===== Extract provided
ISO and VHD Mounting
Windows 8 adds native support for mounting ISOs and VHDs as virtual drives in File Explorer.
An ISO is an exact digital copy of a CD or DVD stored as a single file with an ISO extension. ISO files are useful for distributing software over the Internet in a format that can be burned to a CD or DVD by the end user. MSDN and TechNet subscribers typically download the software that is available as part of their subscription as ISO files.
- By either double-clicking ISO or selecting an ISO and then clicking Mount, the ISO will be mounted in File Explorer.
Figure 1: Mount ISO image
- When an ISO is mounted, it is exposed to the user as an additional DVD drive in File Explorer using the next available drive letter.
- To access or use the files in the ISO, open the virtual DVD drive in Explorer.
- When you are finished with the ISO, right-click the Virtual DVD drive and click Eject. At this point, the drive will disappear completely.
- You can identify the specific drive letter being used for a particular ISO by looking at the properties of the device Microsoft Virtual DVD-ROM, and then under the Volumes tab, click Populate. The drive letter will be displayed next to the volume label.
Figure 2: Microsoft Virtual DVD-ROM properties
Note: Windows 7 included native support for burning ISO files to CD or DVD.
A VHD is a Virtual Hard Drive file used by Microsoft virtualization products such as Windows Virtual PC and Hyper-V®. Windows 7 had the ability to boot physical computers from a VHD stored on a hard disk. Windows 7 System Image Backup also used VHDs as its storage container for disk backups. It could also mount VHD files directly, but this functionality was only exposed through tools like Disk Management and Diskpart.exe.
- Similar to ISO files, mounted VHDs are given the next available drive letter in File Explorer. However, they show up as additional hard drives instead of as DVD drives, and they are both readable and writable.
- File Explorer can only mount existing VHD files. You can use Disk Management to create VHD files for testing from the Action menu.
Figure 3: Create or attach VHDs
- The same Mount and Eject actions that we saw for ISO files apply to VHD files as well.
You can find more information about mounting ISO and VHD files on the Building Windows 8 blog at the link below:
Accessing data in ISO and VHD files
Try This: ISO and VHD Mounting
Find the ISO that you are using to install Windows 8 on your PC and mount it.
- What drive letter did it receive?
- Eject the drive.
- What happened to the drive you just saw?
Storage Spaces is a new feature for Windows® 8 that allows a user to combine several disks into a single pool of storage that provides for easier management of multiple disks and resiliency against hardware failure on any of those disks. The disks that you use for Storage Spaces can be a mix of different-sized disks, and these can be connected to Microsoft® Windows using both internal and external connections, making it easy to turn the collection of drives you already have into a safe and easy-to-manage place to store things like your home videos or photos.
==========
Directions:
Answer these questions from the text on ISO and VHD mounting:
(a) In what form do MSDN and TechNet subscribers typically download their subscription software?
(b) In Windows 7, through which tools was the ability to mount VHD files exposed?
(c) How do mounted VHDs show up in File Explorer, as opposed to mounted ISOs?
===== Raw data
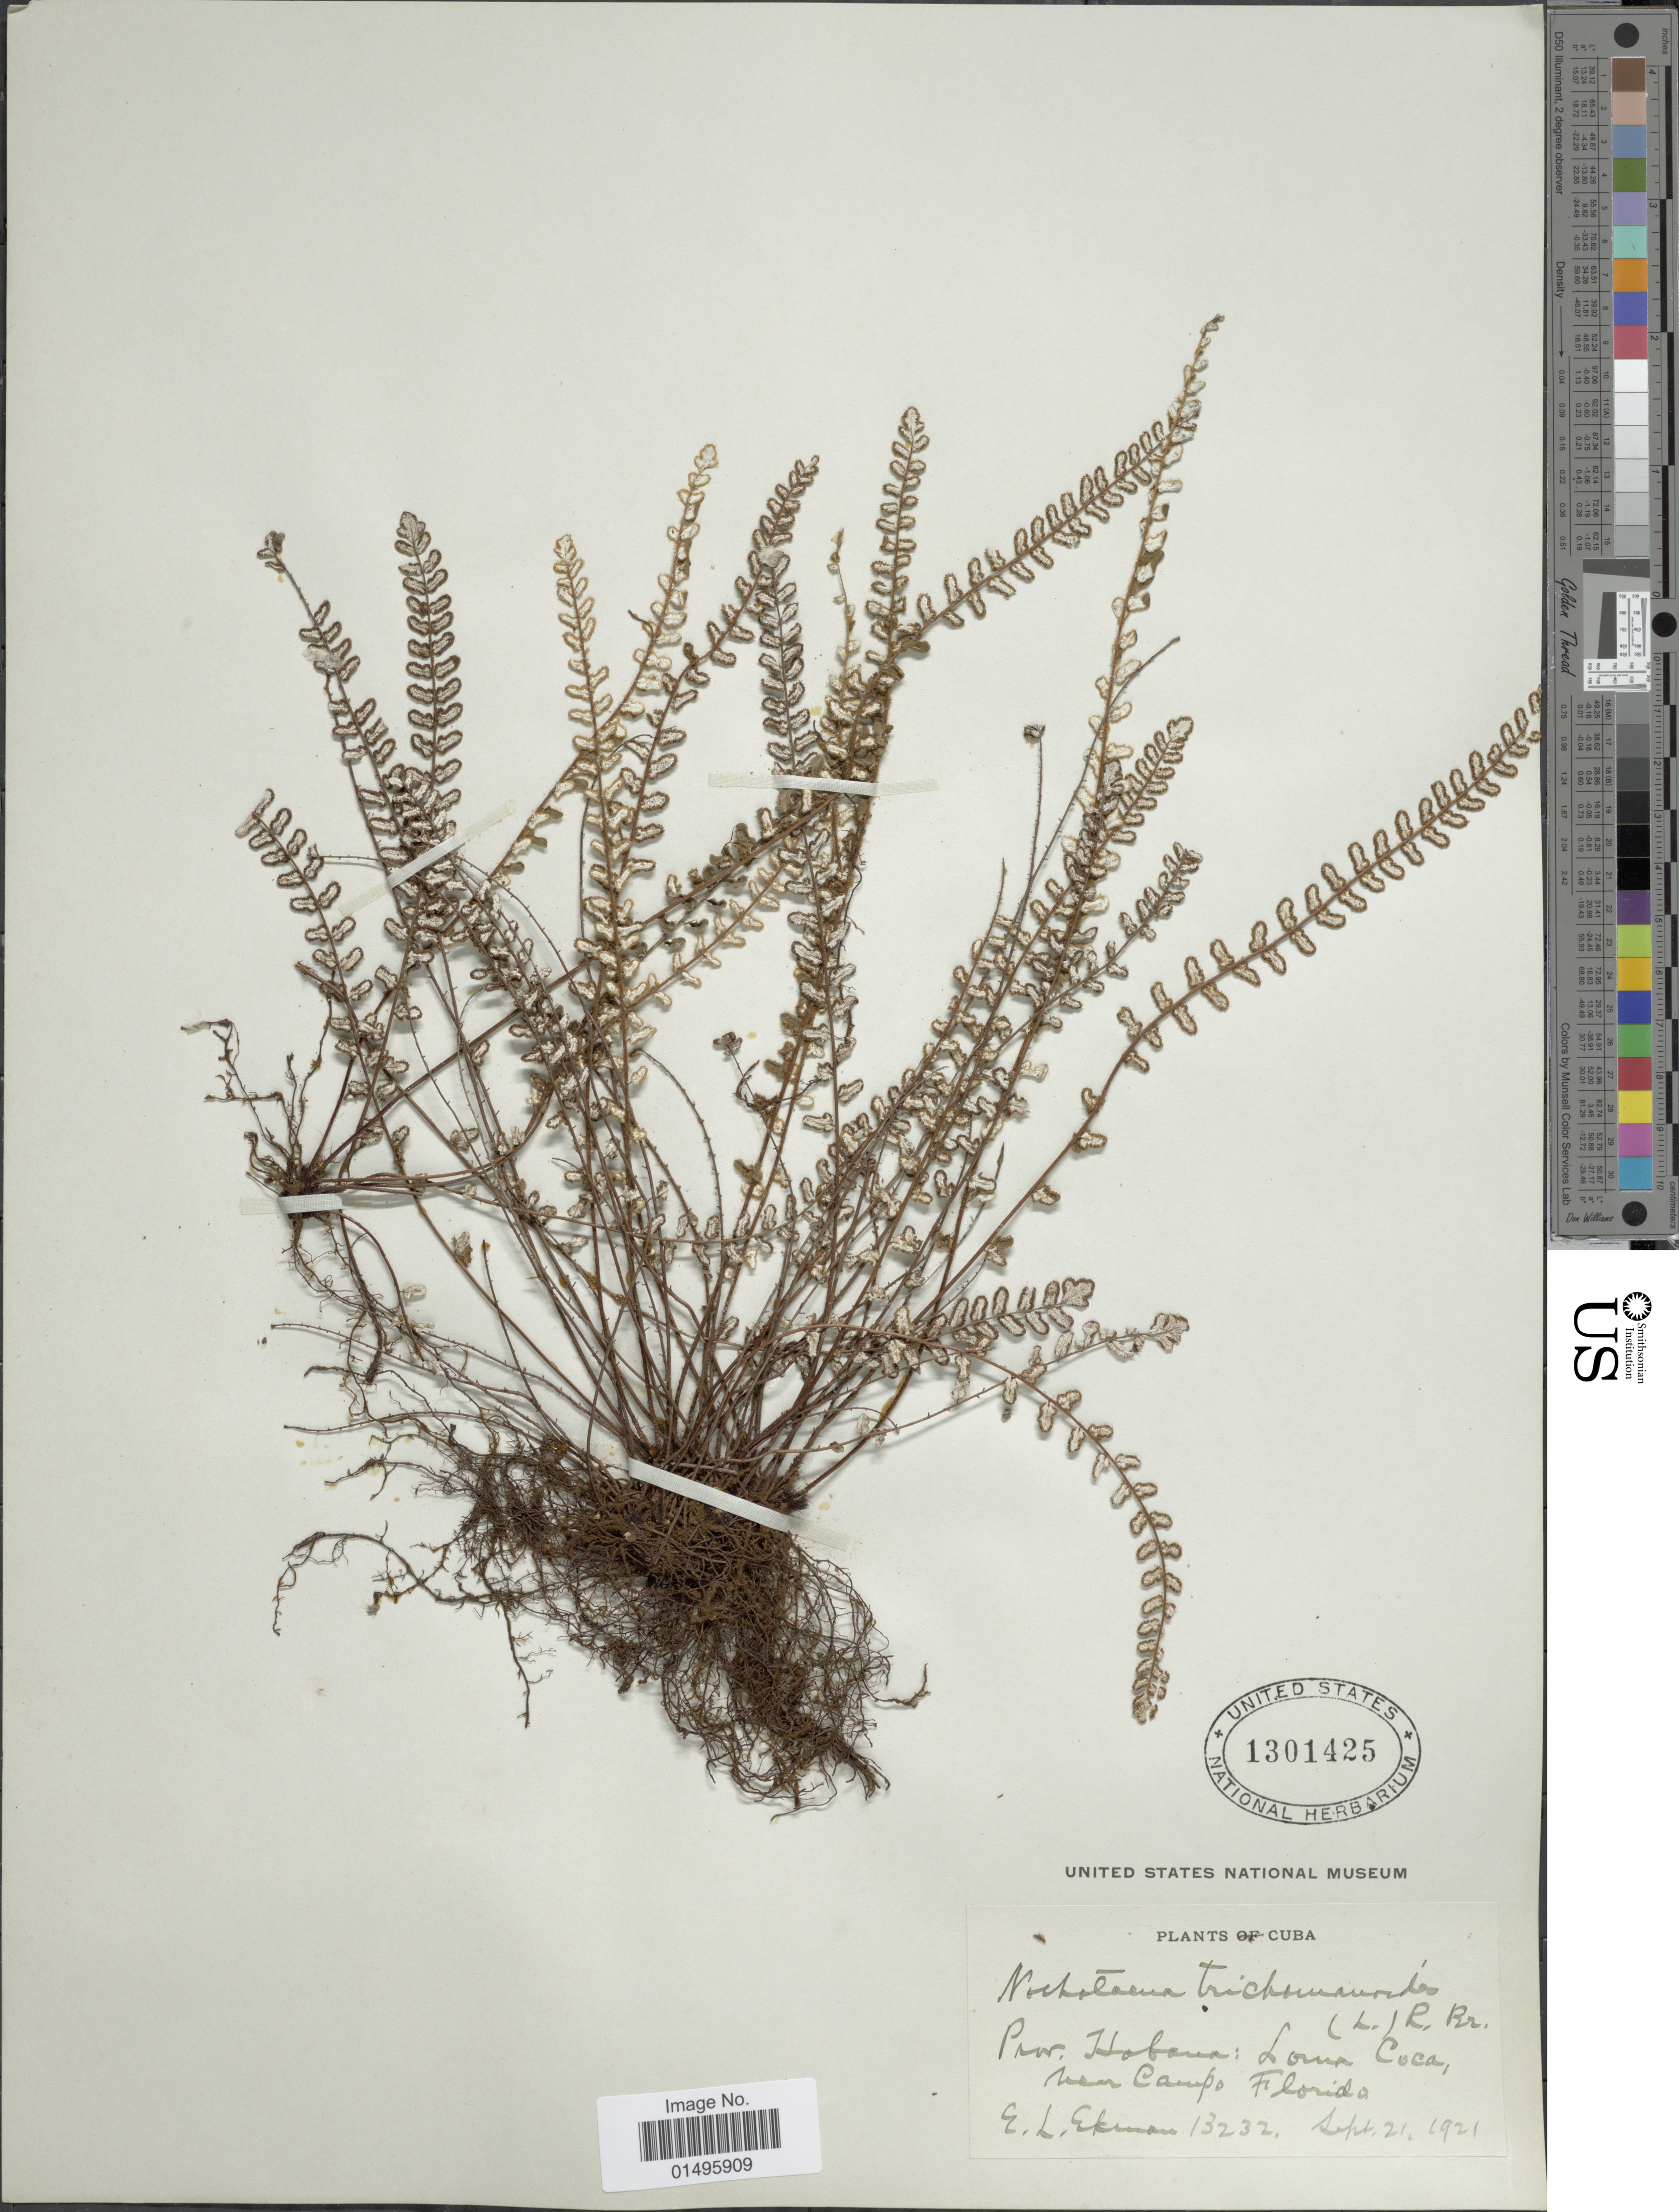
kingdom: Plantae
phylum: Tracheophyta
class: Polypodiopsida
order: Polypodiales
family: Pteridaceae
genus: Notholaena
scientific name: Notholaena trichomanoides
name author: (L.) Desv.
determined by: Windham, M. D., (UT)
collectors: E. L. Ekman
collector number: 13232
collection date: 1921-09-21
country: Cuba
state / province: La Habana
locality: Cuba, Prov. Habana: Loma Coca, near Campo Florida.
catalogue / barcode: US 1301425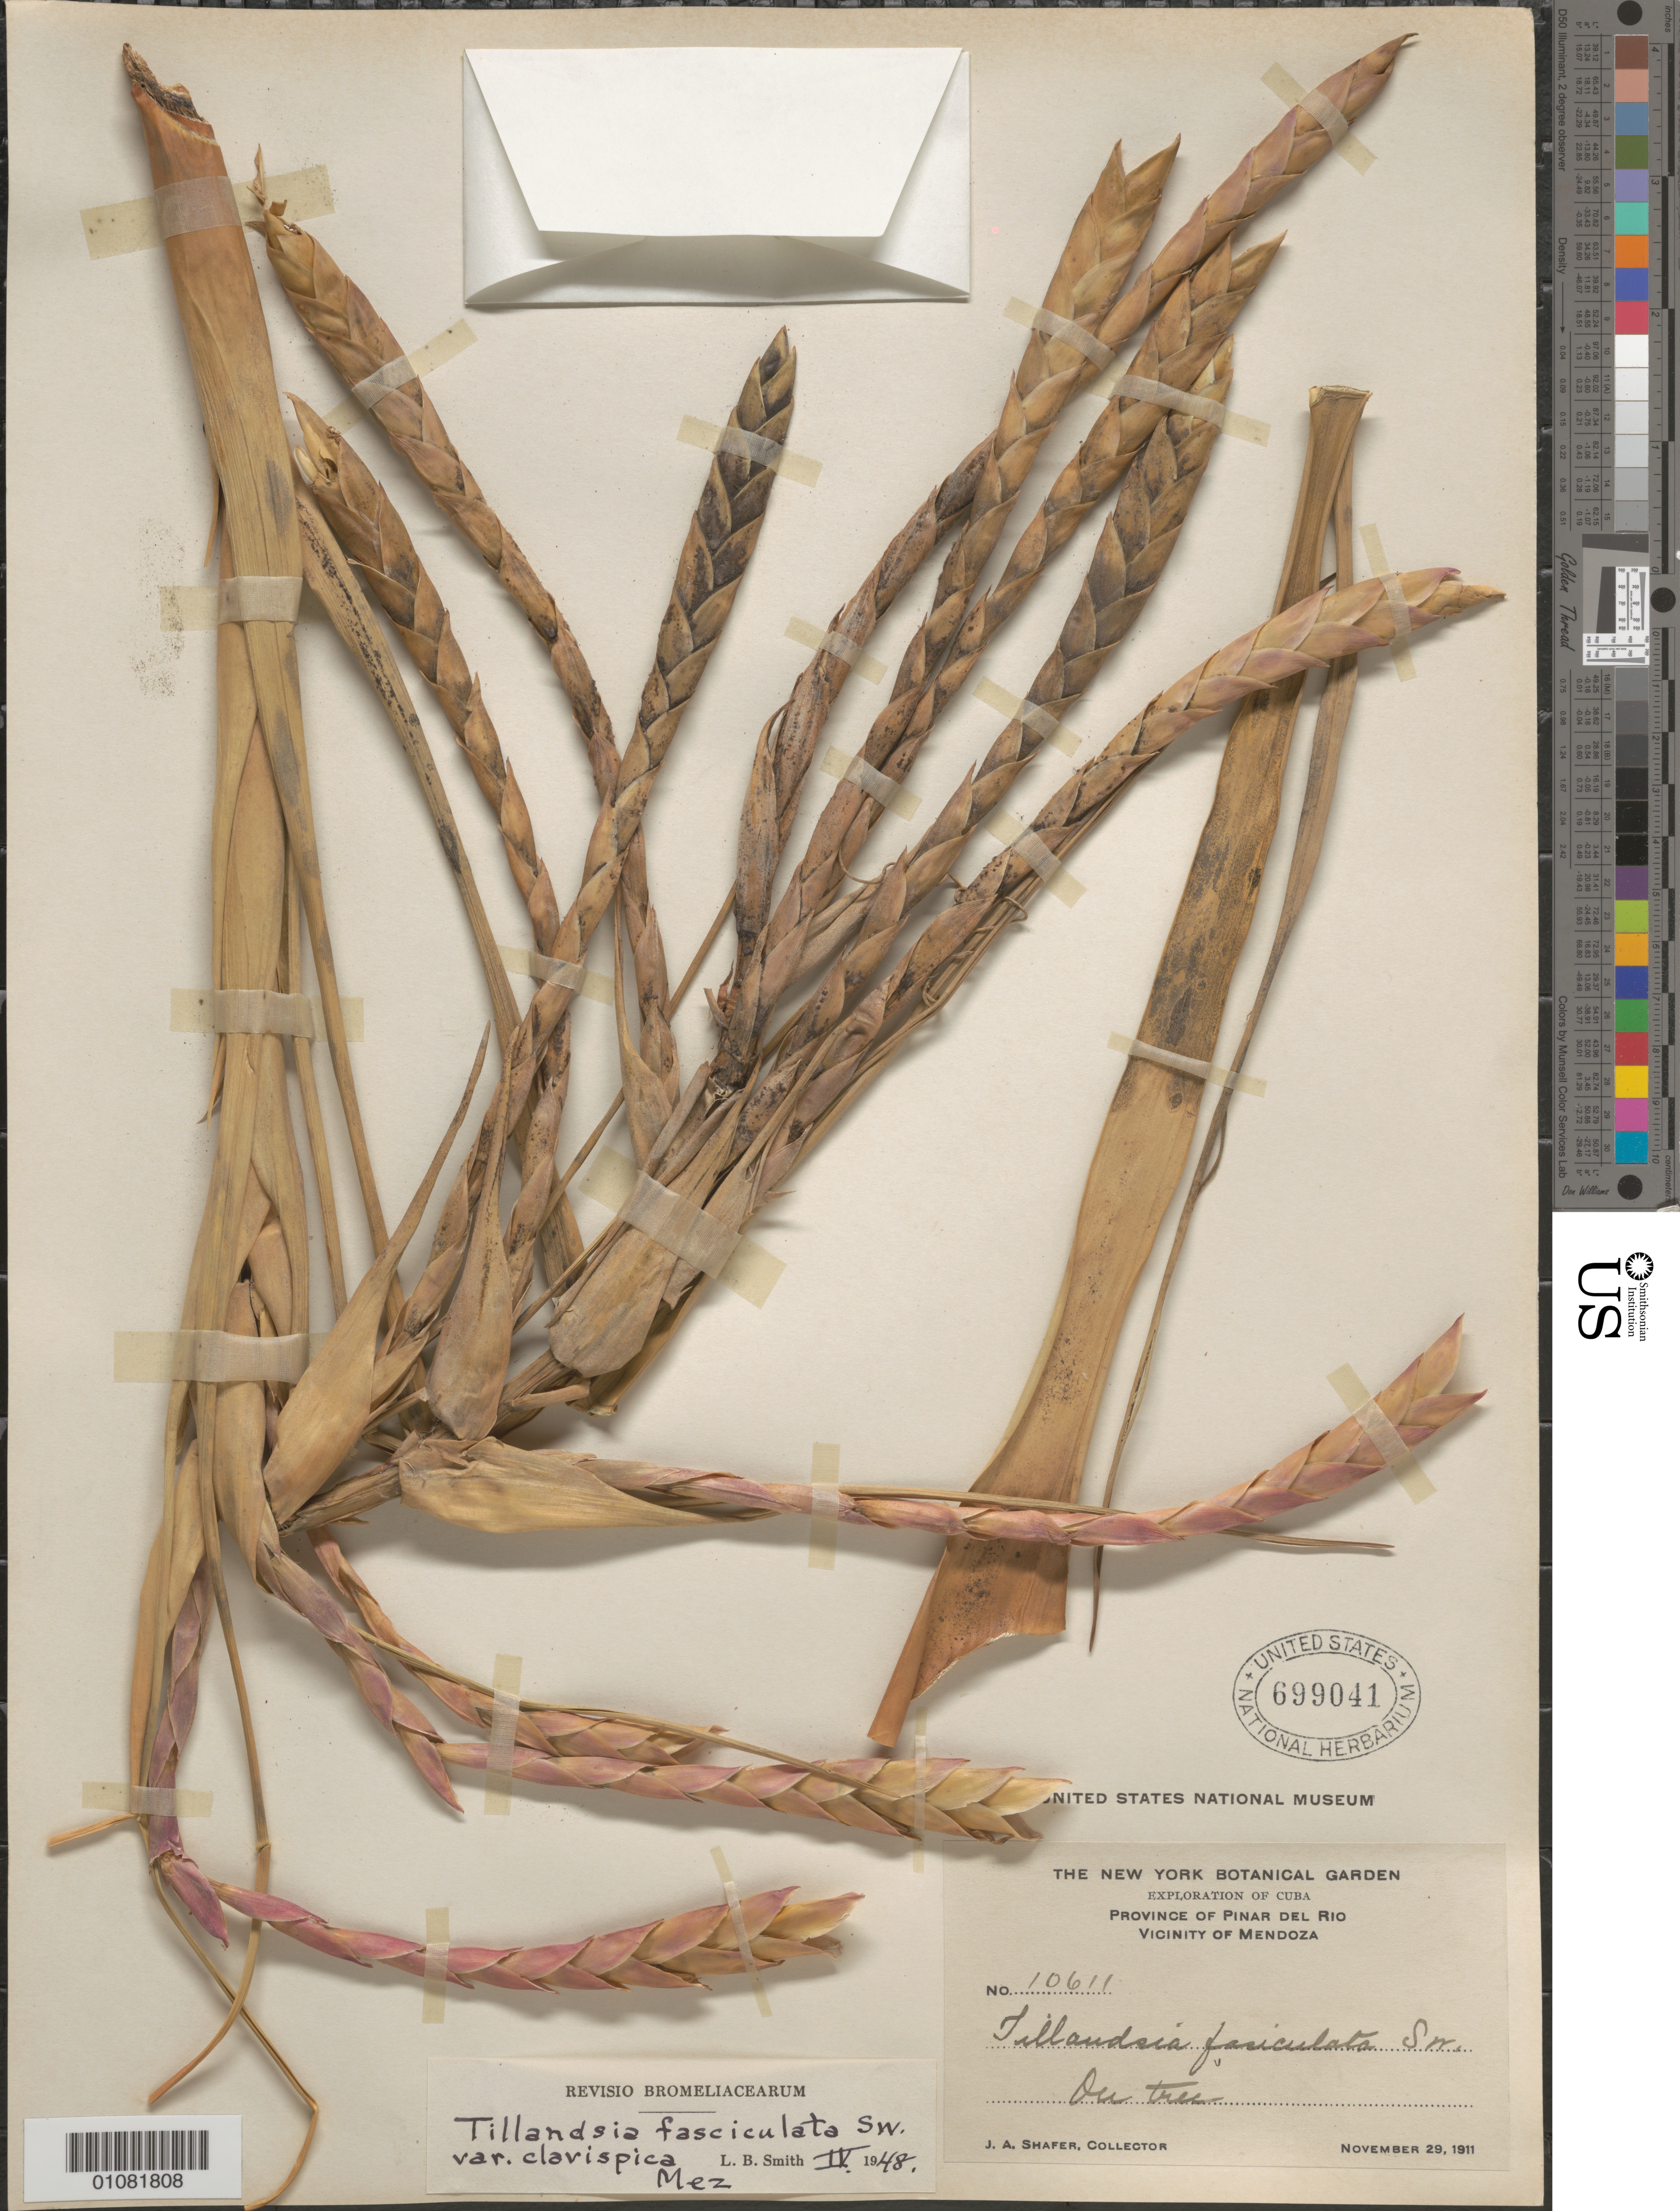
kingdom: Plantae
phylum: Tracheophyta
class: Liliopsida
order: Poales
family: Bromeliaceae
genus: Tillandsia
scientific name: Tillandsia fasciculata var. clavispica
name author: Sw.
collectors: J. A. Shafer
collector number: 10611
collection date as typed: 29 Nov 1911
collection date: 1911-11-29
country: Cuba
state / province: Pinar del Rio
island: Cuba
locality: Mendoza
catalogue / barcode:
==========
Answer to the task:
(a) As ISO files.
(b) Disk Management and Diskpart.exe.
(c) As additional hard drives, both readable and writable, instead of as DVD drives.